--- Exercise input Enclosed Below ---

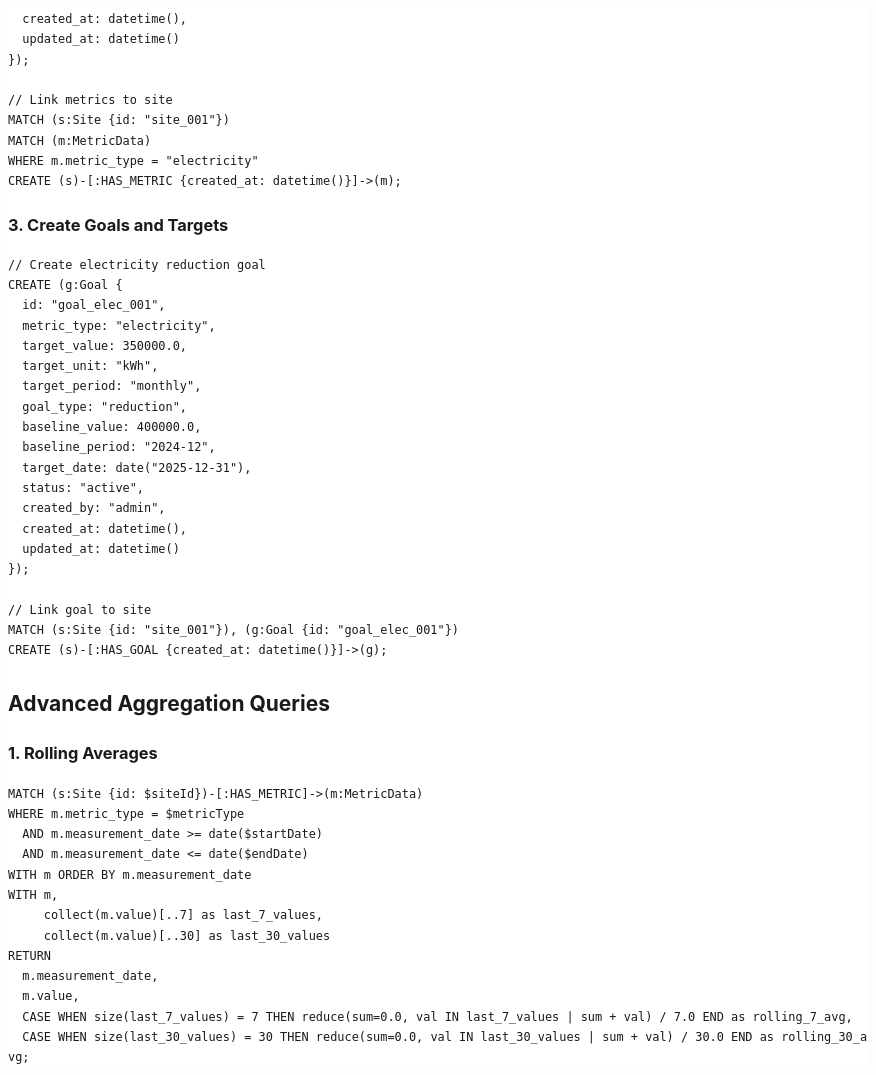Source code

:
 ```cypher
  created_at: datetime(),
  updated_at: datetime()
});

// Link metrics to site
MATCH (s:Site {id: "site_001"})
MATCH (m:MetricData)
WHERE m.metric_type = "electricity"
CREATE (s)-[:HAS_METRIC {created_at: datetime()}]->(m);
```

### 3. Create Goals and Targets
```cypher
// Create electricity reduction goal
CREATE (g:Goal {
  id: "goal_elec_001",
  metric_type: "electricity",
  target_value: 350000.0,
  target_unit: "kWh",
  target_period: "monthly",
  goal_type: "reduction",
  baseline_value: 400000.0,
  baseline_period: "2024-12",
  target_date: date("2025-12-31"),
  status: "active",
  created_by: "admin",
  created_at: datetime(),
  updated_at: datetime()
});

// Link goal to site
MATCH (s:Site {id: "site_001"}), (g:Goal {id: "goal_elec_001"})
CREATE (s)-[:HAS_GOAL {created_at: datetime()}]->(g);
```

## Advanced Aggregation Queries

### 1. Rolling Averages
```cypher
MATCH (s:Site {id: $siteId})-[:HAS_METRIC]->(m:MetricData)
WHERE m.metric_type = $metricType
  AND m.measurement_date >= date($startDate)
  AND m.measurement_date <= date($endDate)
WITH m ORDER BY m.measurement_date
WITH m, 
     collect(m.value)[..7] as last_7_values,
     collect(m.value)[..30] as last_30_values
RETURN 
  m.measurement_date,
  m.value,
  CASE WHEN size(last_7_values) = 7 THEN reduce(sum=0.0, val IN last_7_values | sum + val) / 7.0 END as rolling_7_avg,
  CASE WHEN size(last_30_values) = 30 THEN reduce(sum=0.0, val IN last_30_values | sum + val) / 30.0 END as rolling_30_avg;
```
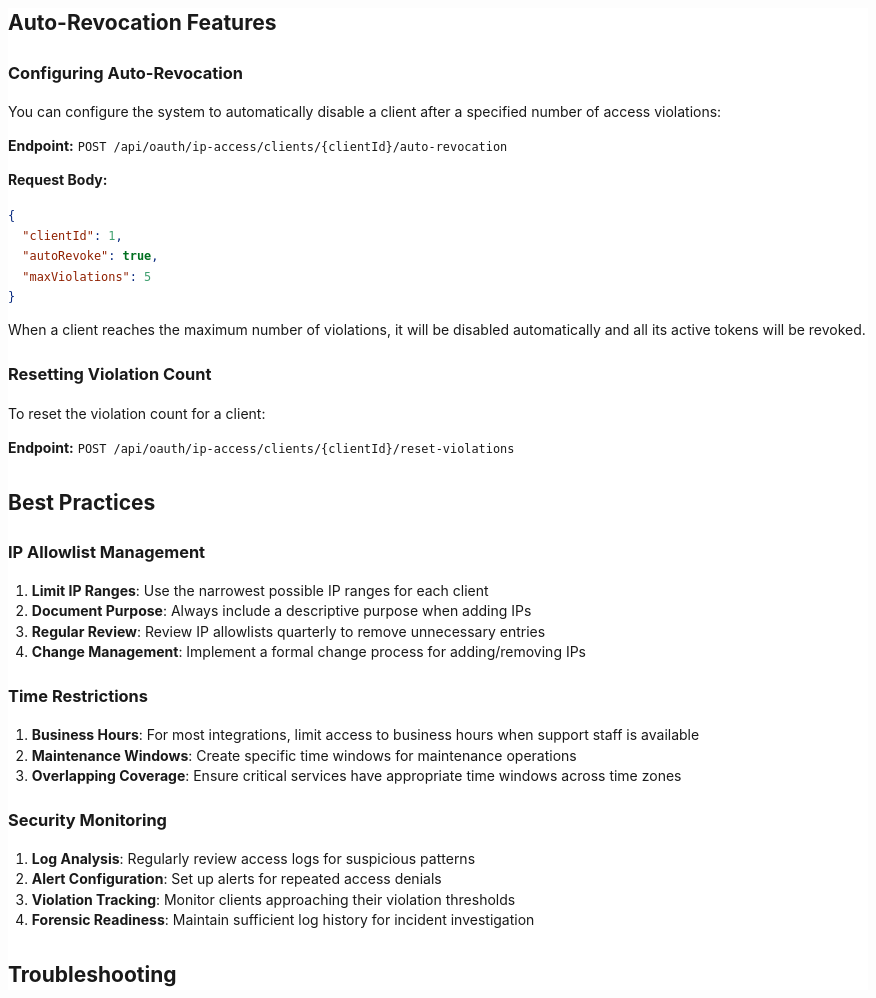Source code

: ## Auto-Revocation Features

### Configuring Auto-Revocation

You can configure the system to automatically disable a client after a specified number of access violations:

**Endpoint:** `POST /api/oauth/ip-access/clients/{clientId}/auto-revocation`

**Request Body:**

```json
{
  "clientId": 1,
  "autoRevoke": true,
  "maxViolations": 5
}
```

When a client reaches the maximum number of violations, it will be disabled automatically and all its active tokens will be revoked.

### Resetting Violation Count

To reset the violation count for a client:

**Endpoint:** `POST /api/oauth/ip-access/clients/{clientId}/reset-violations`

## Best Practices

### IP Allowlist Management

1. **Limit IP Ranges**: Use the narrowest possible IP ranges for each client
2. **Document Purpose**: Always include a descriptive purpose when adding IPs
3. **Regular Review**: Review IP allowlists quarterly to remove unnecessary entries
4. **Change Management**: Implement a formal change process for adding/removing IPs

### Time Restrictions

1. **Business Hours**: For most integrations, limit access to business hours when support staff is available
2. **Maintenance Windows**: Create specific time windows for maintenance operations
3. **Overlapping Coverage**: Ensure critical services have appropriate time windows across time zones

### Security Monitoring

1. **Log Analysis**: Regularly review access logs for suspicious patterns
2. **Alert Configuration**: Set up alerts for repeated access denials
3. **Violation Tracking**: Monitor clients approaching their violation thresholds
4. **Forensic Readiness**: Maintain sufficient log history for incident investigation

## Troubleshooting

--- End of Enclosed Exercise input ---

Exercise
Output the line containing "### Time Restrictions" and all lines after it to the end of the records, exactly as given.

Task solution
### Time Restrictions

1. **Business Hours**: For most integrations, limit access to business hours when support staff is available
2. **Maintenance Windows**: Create specific time windows for maintenance operations
3. **Overlapping Coverage**: Ensure critical services have appropriate time windows across time zones

### Security Monitoring

1. **Log Analysis**: Regularly review access logs for suspicious patterns
2. **Alert Configuration**: Set up alerts for repeated access denials
3. **Violation Tracking**: Monitor clients approaching their violation thresholds
4. **Forensic Readiness**: Maintain sufficient log history for incident investigation

## Troubleshooting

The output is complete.